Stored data
********

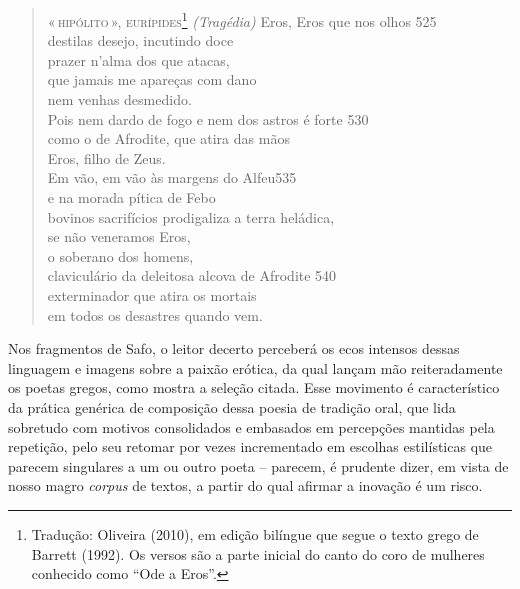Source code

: \smallskip
\begin{verse}
\small{\textsc{«\,hipólito\,», eurípides}\footnote{Tradução: Oliveira (2010), em edição bilíngue que segue o texto grego de Barrett (1992). Os versos são a parte inicial do canto do coro de mulheres conhecido como ``Ode a Eros''.}
\textit{(Tragédia)}
\smallskip
Eros, Eros que nos olhos \num{525}\\
destilas desejo, incutindo doce\\ 
prazer n’alma dos que atacas,\\
que jamais me apareças com dano\\
nem venhas desmedido.\\
Pois nem dardo de fogo e nem dos astros é forte \num{530}\\
como o de Afrodite, que atira das mãos\\
Eros, filho de Zeus.\\

Em vão, em vão às margens do Alfeu\num{535}\\[5pt]
e na morada pítica de Febo\\
bovinos sacrifícios prodigaliza a terra heládica,\\
se não veneramos Eros,\\
o soberano dos homens,\\
claviculário da deleitosa alcova de Afrodite \num{540}\\
exterminador que atira os mortais\\
em todos os desastres quando vem.}
\end{verse}

Nos fragmentos de Safo, o leitor decerto perceberá os ecos intensos
dessas linguagem e imagens sobre a paixão erótica, da qual lançam mão
reiteradamente os poetas gregos, como mostra a seleção citada. Esse movimento é
característico da prática genérica de composição dessa poesia de tradição oral, que lida sobretudo com motivos consolidados e embasados em
percepções mantidas pela repetição, pelo seu retomar por vezes incrementado em
escolhas estilísticas que parecem singulares a um ou outro poeta -- parecem, é
prudente dizer, em vista de nosso magro \textit{corpus} de textos, a partir do
qual afirmar a inovação é um risco.



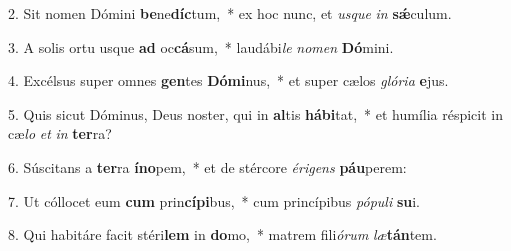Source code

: 2. Sit nomen Dómini \textbf{be}ne\textbf{díc}tum,~*  ex hoc nunc, et \textit{us}\textit{que} \textit{in} \textbf{sǽ}culum.\

3. A solis ortu usque \textbf{ad} oc\textbf{cá}sum,~*  laudábi\textit{le} \textit{no}\textit{men} \textbf{Dó}mini.\

4. Excélsus super omnes \textbf{gen}tes \textbf{Dó}\textbf{mi}nus,~*  et super cælos \textit{gló}\textit{ri}\textit{a} \textbf{e}jus.\

5. Quis sicut Dóminus, Deus noster, qui in \textbf{al}tis \textbf{há}\textbf{bi}tat,~*  et humília réspicit in cæ\textit{lo} \textit{et} \textit{in} \textbf{ter}ra?\

6. Súscitans a \textbf{ter}ra \textbf{ín}\textbf{o}pem,~*  et de stércore \textit{é}\textit{ri}\textit{gens} \textbf{páu}perem:\

7. Ut cóllocet eum \textbf{cum} prin\textbf{cí}\textbf{pi}bus,~*  cum princípibus \textit{pó}\textit{pu}\textit{li} \textbf{su}i.\

8. Qui habitáre facit stéri\textbf{lem} in \textbf{do}mo,~*  matrem fili\textit{ó}\textit{rum} \textit{læ}\textbf{tán}tem.\

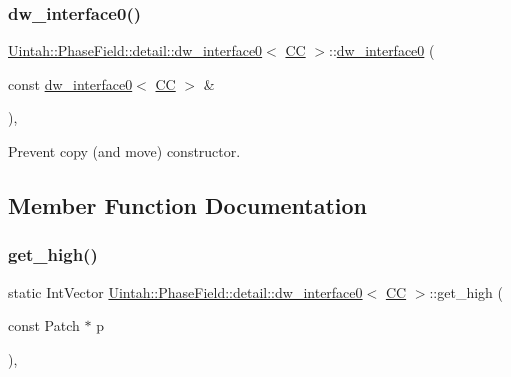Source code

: \subsubsection{\texorpdfstring{dw\+\_\+interface0()}{dw\_interface0()}\hspace{0.1cm}{\footnotesize\ttfamily [2/2]}}
{\footnotesize\ttfamily \hyperlink{classUintah_1_1PhaseField_1_1detail_1_1dw__interface0}{Uintah\+::\+Phase\+Field\+::detail\+::dw\+\_\+interface0}$<$ \hyperlink{namespaceUintah_1_1PhaseField_a33d355affda78a83f45755ba8388cedda22303704507d024d1d6508ed9859a85a}{CC} $>$\+::\hyperlink{classUintah_1_1PhaseField_1_1detail_1_1dw__interface0}{dw\+\_\+interface0} (\begin{DoxyParamCaption}\item[{const \hyperlink{classUintah_1_1PhaseField_1_1detail_1_1dw__interface0}{dw\+\_\+interface0}$<$ \hyperlink{namespaceUintah_1_1PhaseField_a33d355affda78a83f45755ba8388cedda22303704507d024d1d6508ed9859a85a}{CC} $>$ \&}]{ }\end{DoxyParamCaption})\hspace{0.3cm}{\ttfamily [protected]}, {\ttfamily [delete]}}



Prevent copy (and move) constructor. 



\subsection{Member Function Documentation}
\mbox{\label{classUintah_1_1PhaseField_1_1detail_1_1dw__interface0_3_01CC_01_4_ac43d60210f4efd7ffa0ca62788161f8a}} 
\subsubsection{\texorpdfstring{get\+\_\+high()}{get\_high()}}
{\footnotesize\ttfamily static Int\+Vector \hyperlink{classUintah_1_1PhaseField_1_1detail_1_1dw__interface0}{Uintah\+::\+Phase\+Field\+::detail\+::dw\+\_\+interface0}$<$ \hyperlink{namespaceUintah_1_1PhaseField_a33d355affda78a83f45755ba8388cedda22303704507d024d1d6508ed9859a85a}{CC} $>$\+::get\+\_\+high (\begin{DoxyParamCaption}\item[{const Patch $\ast$}]{p }\end{DoxyParamCaption})\hspace{0.3cm}{\ttfamily [inline]}, {\ttfamily [static]}}



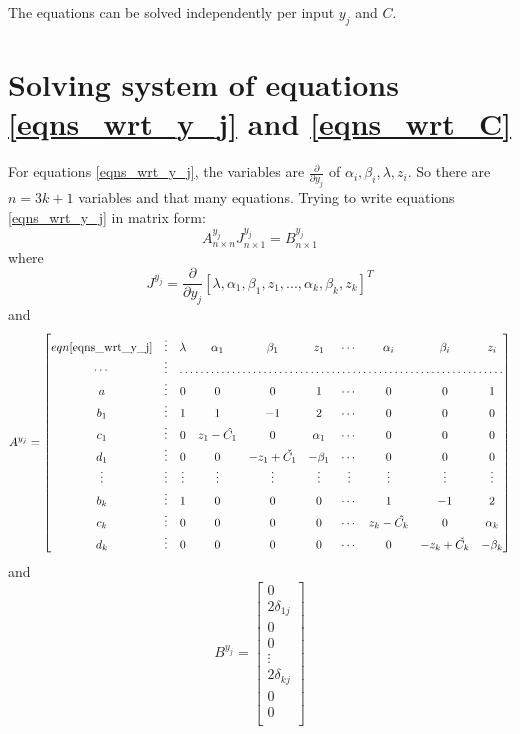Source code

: \documentclass[11 pt]{article}
\begin{document}
The equations can be solved independently per input $y_j$ and $C$.


\section{Solving system of equations \ref{eqns_wrt_y_j} and \ref{eqns_wrt_C}}

For equations \ref{eqns_wrt_y_j}, the variables are $\frac{\partial}{\partial y_j}$ of $\alpha_i,\beta_i,\lambda,z_i$. So there are $n=3k + 1$ variables and that many equations.
Trying to write equations \ref{eqns_wrt_y_j} in matrix form:
\[A_{n \times n}^{y_j}J_{n \times 1}^{y_j} = B_{n \times 1}^{y_j}\]
where
\[J^{y_j} = \frac{\partial}{\partial y_j}[\lambda,\alpha_1,\beta_1,z_1,...,\alpha_k,\beta_k,z_k]^T\]
and
\[
A^{y_j} = \begin{bmatrix}
    eqn \ref{eqns_wrt_y_j} & \vdots & \lambda & \alpha_1 & \beta_1 & z_1 & \cdots & \alpha_i & \beta_i & z_i \\
    \cdots & \vdots & \hdotsfor{8} \\
    a & \vdots & 0 & 0 & 0 & 1 & \cdots & 0 & 0 & 1 \\
    b_1 & \vdots & 1 & 1 & -1 & 2 & \cdots & 0 & 0 & 0 \\
    c_1 & \vdots & 0 & z_1-\hat{C_1} & 0 & \alpha_1 & \cdots & 0 & 0 & 0 \\
    d_1 & \vdots & 0 & 0 & -z_1+\check{C_1} & -\beta_1 & \cdots & 0 & 0 & 0 \\
    \vdots & \vdots & \vdots & \vdots & \vdots & \vdots & \vdots & \vdots & \vdots & \vdots \\
    b_k & \vdots & 1 & 0 & 0 & 0 & \cdots & 1 & -1 & 2 \\
    c_k & \vdots & 0 & 0 & 0 & 0 & \cdots & z_k-\hat{C_k} & 0 & \alpha_k \\
    d_k & \vdots & 0 & 0 & 0 & 0 & \cdots & 0 & -z_k+\check{C_k} & -\beta_k \\
\end{bmatrix}
\]
and
\[
B^{y_j} = \begin{bmatrix}
    0 \\
    2\delta_{1j} \\
    0 \\
    0 \\
    \vdots \\
    2\delta_{kj} \\
    0 \\
    0 \\
\end{bmatrix}
\]
\end{document}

********

» **WHAT IS REQUIRED**:
Output nothing but the lines from the one with "d_k & \vdots" through the last line above, each exactly as it stands.

» **RESPONSE TO THE TASK**:
    d_k & \vdots & 0 & 0 & 0 & 0 & \cdots & 0 & -z_k+\check{C_k} & -\beta_k \\
\end{bmatrix}
\]
and
\[
B^{y_j} = \begin{bmatrix}
    0 \\
    2\delta_{1j} \\
    0 \\
    0 \\
    \vdots \\
    2\delta_{kj} \\
    0 \\
    0 \\
\end{bmatrix}
\]
\end{document}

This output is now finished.